Tetsuya Toyoda avait beaucoup fait parler de lui en 2008, lors de sa première publication en France avec « Undercurrent ». Accueillit à la sélection du festival d’Angoulême, il aurait mérité un prix tellement l’ambiance, la mise en scène et les personnages de ce manga étaient une véritable réussite, proche du chef-d’œuvre. On sentait là un style maîtrisé, qui n’en était probablement pas à son coup d’essai. En effet, il avait commencé sa carrière avec le récit « Goggles » en 2002 au Japon, qui lui avait valu le prestigieux prix Afternoon à l’époque. Inédite en France, cette histoire et cinq autres sont réunis dans un recueil de 230 pages publié en octobre 2013 dans nos contrées. L’occasion de découvrir d’autres pépites de cet admirable mangaka.

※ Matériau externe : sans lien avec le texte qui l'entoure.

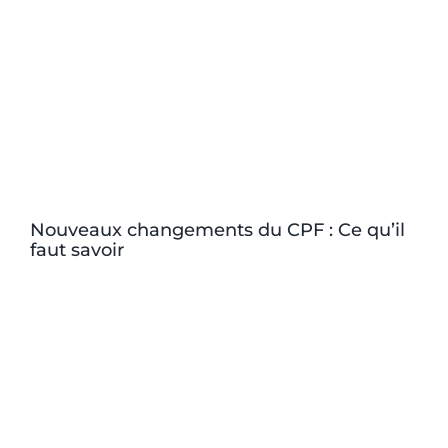
Nouveaux changements du CPF : Ce qu’il
faut savoir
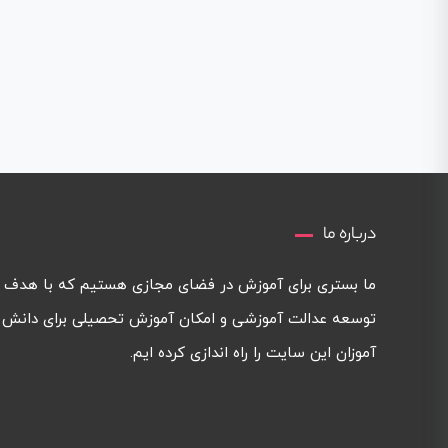
درباره ما
ما بستری برای آموزش در فضای مجازی هستیم که با هدف
توسعه عدالت آموزشی و امکان آموزش تحصیلی برای دانش
آموزان این سایت را راه اندازی کرده ایم.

Scénario : Six récits donc, avec la thématique des relations familiales qui revient dans quatre d’entre eux. Toyoda y explore notamment la relation compliquée que peuvent entretenir un parent sévère et violent avec son enfant maltraité, mais toujours d’un point de vue radicalement diffèrent. Segment principal de l’œuvre, « Goggles » est le plus abouti d’entre eux, même s’il est le moins récent. On y sent déjà l’aura unique de l’auteur, avec ses séquences muettes sublimes et particulièrement émouvante, qui nous rappelle que le dialogue n’est pas le meilleur moyen pour faire passer des émotions en bande dessinée. Pour les autres histoires, le mangaka nous gâtent tout autant : une préquelle à « Goggles », un récit culinaire comme on les adore, l’évocation d’une légende japonaise cocasse… Une variété réjouissante, qui nous rappelle que les auteurs japonais vivent encore aux dépens des magazines de manga, et se doivent souvent de faire le grand écart dans le format de leurs différentes publications.

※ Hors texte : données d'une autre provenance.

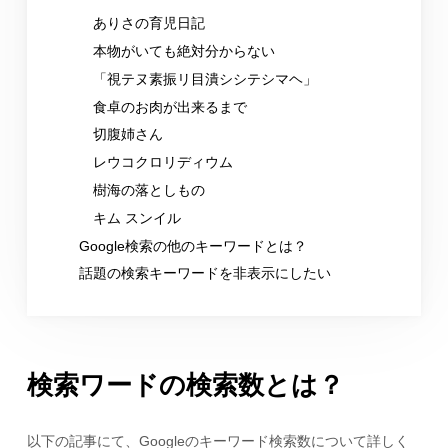
ありさの育児日記
本物がいても絶対分からない
「視テヌ素振リ目潰シシテシマヘ」
食卓のお肉が出来るまで
切腹姉さん
レウコクロリディウム
樹海の落としもの
キム スンイル
Google検索の他のキーワードとは？
話題の検索キーワードを非表示にしたい
検索ワードの検索数とは？
以下の記事にて、Googleのキーワード検索数について詳しく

Dessin : Classique au premier abord, les dessins de Toyoda n’ont pourtant rien d’ordinaire. Le mangaka nous livre des planches tantôt détaillés, tantôt épurés qui appuient toujours pertinemment le ton de l’histoire. Mais ce sont dans ses cadrages, ses découpages et les visages de ses personnages que le travail de l’auteur prend une autre ampleur, et magnifient certaines scènes. D’autres cases n’échappent toutefois pas à la facilité avec « les lignes de force » tracée à la règle qui font partie des clichés énervants du manga. On remarque par ailleurs que l’ouvrage utilise intelligemment les trams, à bon escient, ne tombant justement pas dans cette facilité citée plus haut.
Pour : Il est amusant de constater que Toyoda utilise souvent un même personnage pour des histoires complètement différentes. Il est ainsi plaisant de retrouver le détective Yamazaki de « Undercurrent » dans un des récits de ce manga, ou Kôichi qui apparaît à plusieurs reprises.

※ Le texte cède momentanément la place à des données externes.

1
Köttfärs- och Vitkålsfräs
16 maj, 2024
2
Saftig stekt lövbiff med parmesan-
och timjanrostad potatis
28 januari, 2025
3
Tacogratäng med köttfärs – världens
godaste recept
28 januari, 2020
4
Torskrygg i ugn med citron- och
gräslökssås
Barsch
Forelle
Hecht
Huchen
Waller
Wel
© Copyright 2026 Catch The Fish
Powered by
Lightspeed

Contre : S’il est compréhensible d’avoir placé l’histoire principale « Goggles » au centre de l’œuvre, n’aurait-il pas été plus pertinent de répartir les récits par ordre chronologique de leur parution japonaise, histoire qu’on constate l’évolution du style de l’auteur plus facilement ? Par ailleurs, le manga n’incluant que six récits de l’auteur sur dix années de travail, on se doute qu’il n’a pas publié que cela et de ce point de vue le recueil est plutôt frustrant, on en voudrait toujours plus. Qu’à cela ne tienne, « Cofee Time », un nouveau recueil du travail de Toyoda est sortie en octobre dernier, et réunit cette fois huit de ses récits.
Pour conclure : Histoire d’enfoncer le clou, il paraît assez envisageable que Testsuya Toyoda, s’il continue d’être publié en France, pourrait atteindre un jour la popularité d’un Taniguchi dans l’hexagone tellement ses histoires sont universelles et indéniablement marquantes. « Goggles » faisait d’ailleurs partie de la sélection officielle d’Angoulême 2014, soit dit en passant.